Kip Andersen then embarks on a journey to find out how come that this is not common knowledge and encounters how strong the power of animal agriculture is on the economic and political scene.
While in the 6 years since Cowspiracy was released, a lot has changed and we’re all now much more aware of the issue than we were just those 6 years ago, it’s still very much worth a watch, to make you think a little more about what you put on your plate.
Ice on Fire
Ice on Fire is another documentary associated with Leonardo DiCaprio – what can we say, the concept of attaching a celebrity name to a documentary simply works in securing budgets and viewership.
Ice on Fire takes a deeper look at the melting of the ice caps and the effects this has and will have on our world.
Aside from these devastating impacts, the documentary also shows a beacon of hope – climate projects working to stop and reverse the effects of the climate crisis.
What happens if the proper authorities refuse to take action in fighting climate change?
The document presents the work of activists who were sick of waiting and watching the world burn as decision-makers always seemed to have something better to talk about.
Tracing some of the most ambitious and successful climate activism groups, the documentary gives hope to those of us who feel like the government is not doing anything to tackle the crisis.
Climate Change: The Facts
It doesn’t get more straightforward than Sir David Attenborough’s Climate Change: The Facts.

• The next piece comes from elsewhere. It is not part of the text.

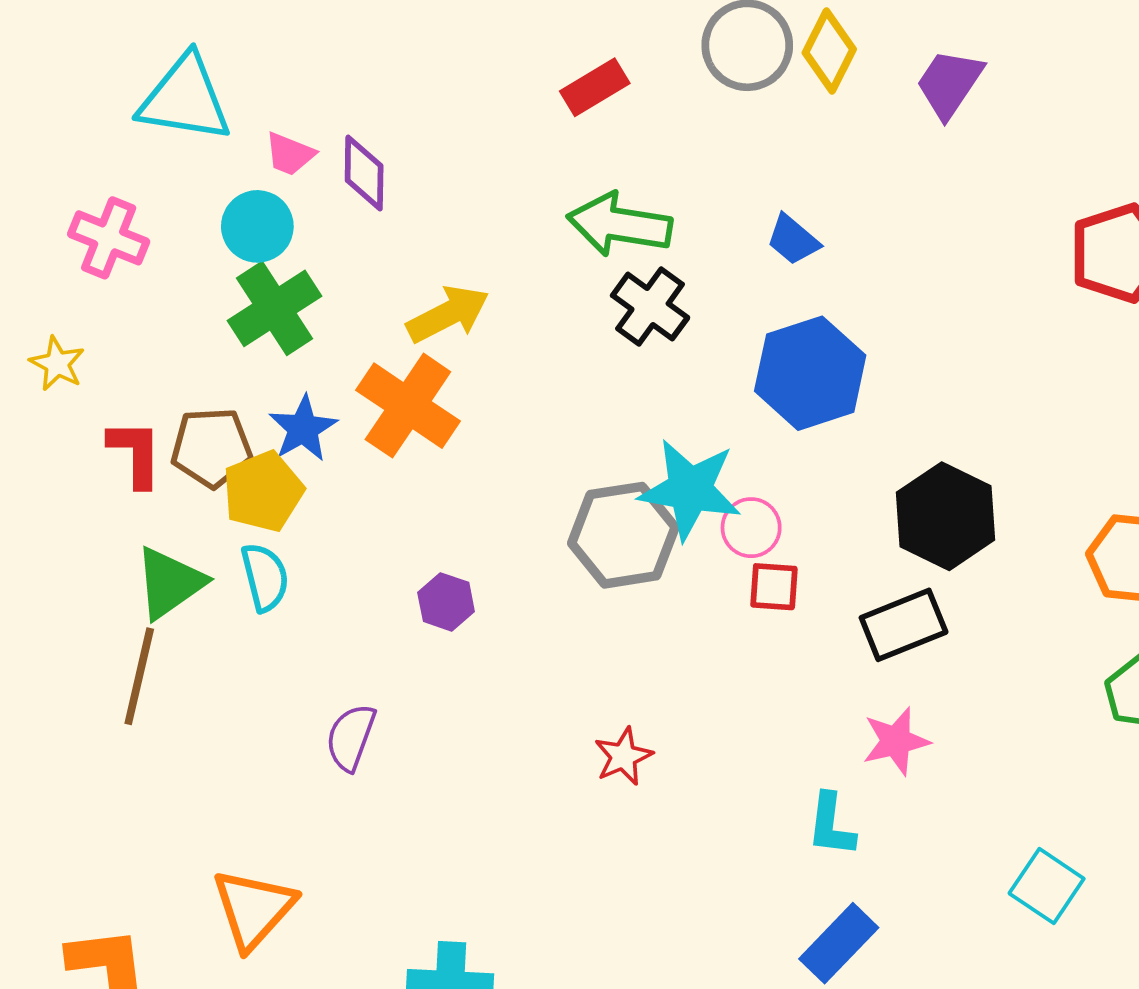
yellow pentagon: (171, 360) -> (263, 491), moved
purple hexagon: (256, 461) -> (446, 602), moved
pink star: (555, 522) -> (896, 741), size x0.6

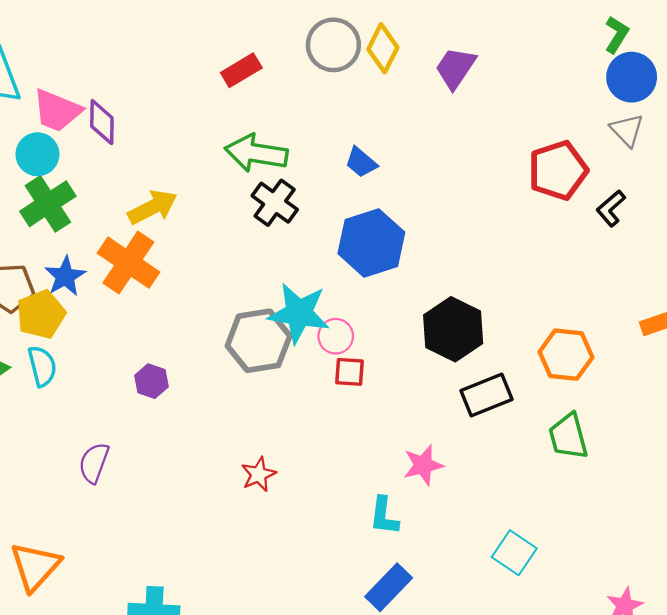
pink trapezoid: (290, 154) -> (57, 111), size x1.6
black rectangle: (904, 625) -> (487, 395), moved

Just Attenborough’s attachment to the project makes it a worthwhile watch.
The documentary does exactly what the title promises – explores the scientific findings on the effects of the climate crisis. The documentary also features interviews with leading climate scientists and activists.
This is an ideal place to start – or a great documentary to share with your loved ones who may not be as informed about climate change.
Fire in Paradise
Californian wildfires are one of the natural disasters of today’s world the effects of which have been largely increased by progressing climate change. Fire in Paradise has a very human angle to it – instead of showcasing data, it visits the small town Paradise, where 2018 wildfires killed 85 people and caused $16.5 billion in material damage.
The documentary traces the disaster step by step, explains how quickly and unpredictably the fires have spread and ties the situation in with the effects of climate change.